The Copyright Act preempts the GPL

Rod Dixon rodd at
Tue Feb 10 00:52:21 UTC 2004

I would add that the question as to the level of originality (i.e.
creativity) required for a derivative work may not be the same as it is
for original works. The federal circuits are not in agreement on this. The
Second Cicuit, for example, requires a two-part test to be met: something
more than trivial and the originality must be reflective of the
contribution to the derivative work (in other words, not rely so much on
the preexisting work to show originality). The 9th Circuit where Larry is
uses a much less rigorous standard. Posner in the 7th circuit has opinined
that the more rigorous standard is better because it minimizes tranaction
costs, and so we see the 7th circuit using the more rigorous standard too.

rod at

On Mon, 9 Feb 2004, Lawrence E. Rosen wrote:

> > Absent some additional "creative input" (e.g. selection of
> > color) from human being, I wouldn't consider it a derivative
> > work. I don't think that my screen saver which does pretty
> > funny transformations of screen pictures creates any
> > derivative works. (work-for-hire? slavery? oh-my-god! ;-) )
> As to creativity, "some" but "not much." The degree of creativity required
> to create a copyrightable work can be slight. I can imagine a situation
> where the mere decision to pass an original work through a specific
> translator technology creates a unique derivative work. Tie-dying an image
> on a t-shirt or creating a huge photographic blow-up for the side of a
> building can create a derivative work of the original image, even though
> those technologies doesn't involve huge amounts of creative input.
> More to your point, I think that you *cannot* create screen saver pictures
> from copyrighted images without license from the copyright owner.

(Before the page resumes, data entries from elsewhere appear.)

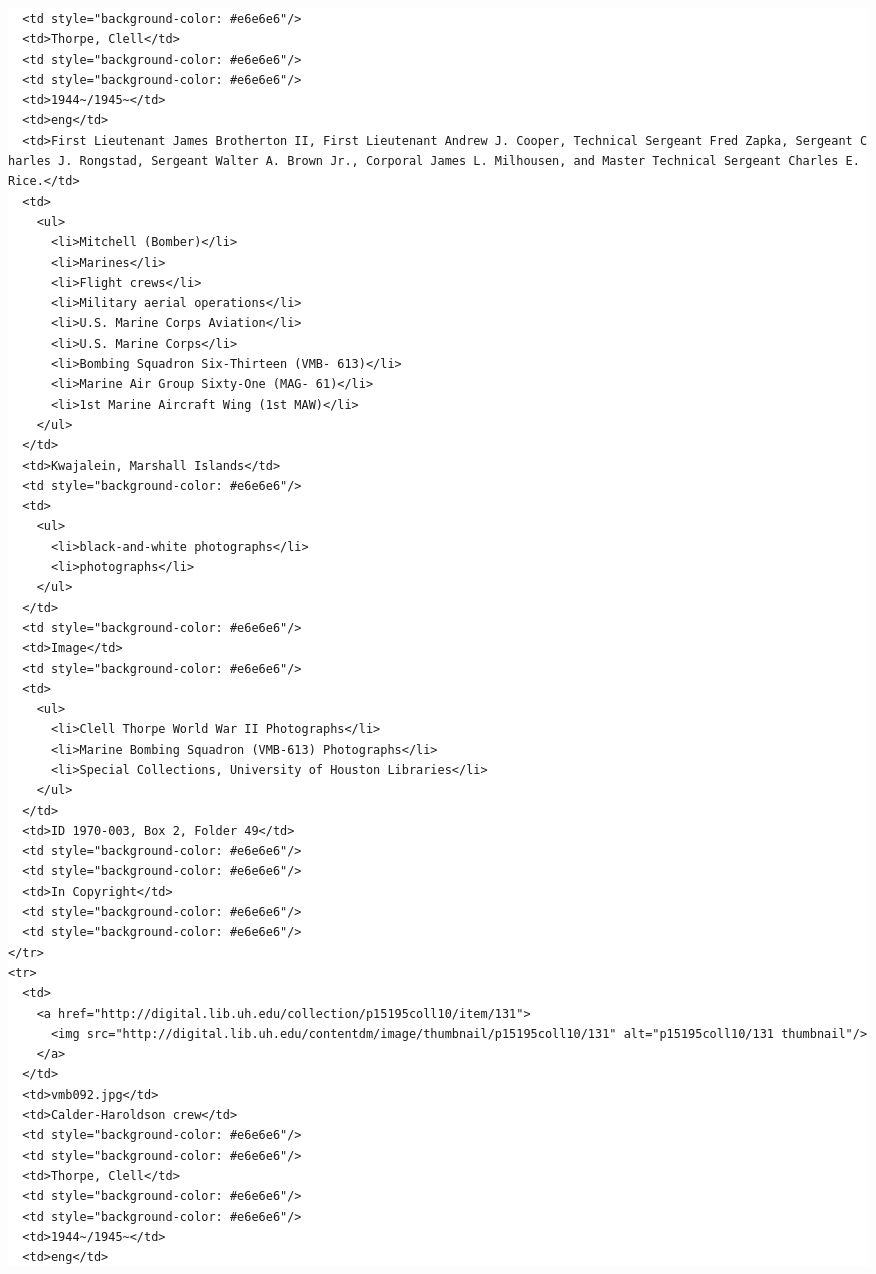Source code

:       <td style="background-color: #e6e6e6"/>
      <td>Thorpe, Clell</td>
      <td style="background-color: #e6e6e6"/>
      <td style="background-color: #e6e6e6"/>
      <td>1944~/1945~</td>
      <td>eng</td>
      <td>First Lieutenant James Brotherton II, First Lieutenant Andrew J. Cooper, Technical Sergeant Fred Zapka, Sergeant Charles J. Rongstad, Sergeant Walter A. Brown Jr., Corporal James L. Milhousen, and Master Technical Sergeant Charles E. Rice.</td>
      <td>
        <ul>
          <li>Mitchell (Bomber)</li>
          <li>Marines</li>
          <li>Flight crews</li>
          <li>Military aerial operations</li>
          <li>U.S. Marine Corps Aviation</li>
          <li>U.S. Marine Corps</li>
          <li>Bombing Squadron Six-Thirteen (VMB- 613)</li>
          <li>Marine Air Group Sixty-One (MAG- 61)</li>
          <li>1st Marine Aircraft Wing (1st MAW)</li>
        </ul>
      </td>
      <td>Kwajalein, Marshall Islands</td>
      <td style="background-color: #e6e6e6"/>
      <td>
        <ul>
          <li>black-and-white photographs</li>
          <li>photographs</li>
        </ul>
      </td>
      <td style="background-color: #e6e6e6"/>
      <td>Image</td>
      <td style="background-color: #e6e6e6"/>
      <td>
        <ul>
          <li>Clell Thorpe World War II Photographs</li>
          <li>Marine Bombing Squadron (VMB-613) Photographs</li>
          <li>Special Collections, University of Houston Libraries</li>
        </ul>
      </td>
      <td>ID 1970-003, Box 2, Folder 49</td>
      <td style="background-color: #e6e6e6"/>
      <td style="background-color: #e6e6e6"/>
      <td>In Copyright</td>
      <td style="background-color: #e6e6e6"/>
      <td style="background-color: #e6e6e6"/>
    </tr>
    <tr>
      <td>
        <a href="http://digital.lib.uh.edu/collection/p15195coll10/item/131">
          <img src="http://digital.lib.uh.edu/contentdm/image/thumbnail/p15195coll10/131" alt="p15195coll10/131 thumbnail"/>
        </a>
      </td>
      <td>vmb092.jpg</td>
      <td>Calder-Haroldson crew</td>
      <td style="background-color: #e6e6e6"/>
      <td style="background-color: #e6e6e6"/>
      <td>Thorpe, Clell</td>
      <td style="background-color: #e6e6e6"/>
      <td style="background-color: #e6e6e6"/>
      <td>1944~/1945~</td>
      <td>eng</td>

Those are
> derivative works. (I'll ignore issues of fair use and the difficulty of
> detection by the copyright police.) For example, I believe that if Microsoft
> or a Linux distributor included such a copyrighted image among their
> distributed Windows or Linux desktop screen savers, they'd be sued for
> copyright infringement, both for creating a derivative work and for
> distributing copies of that derivative work. A screen saver program is
> transformative enough to create derivative works.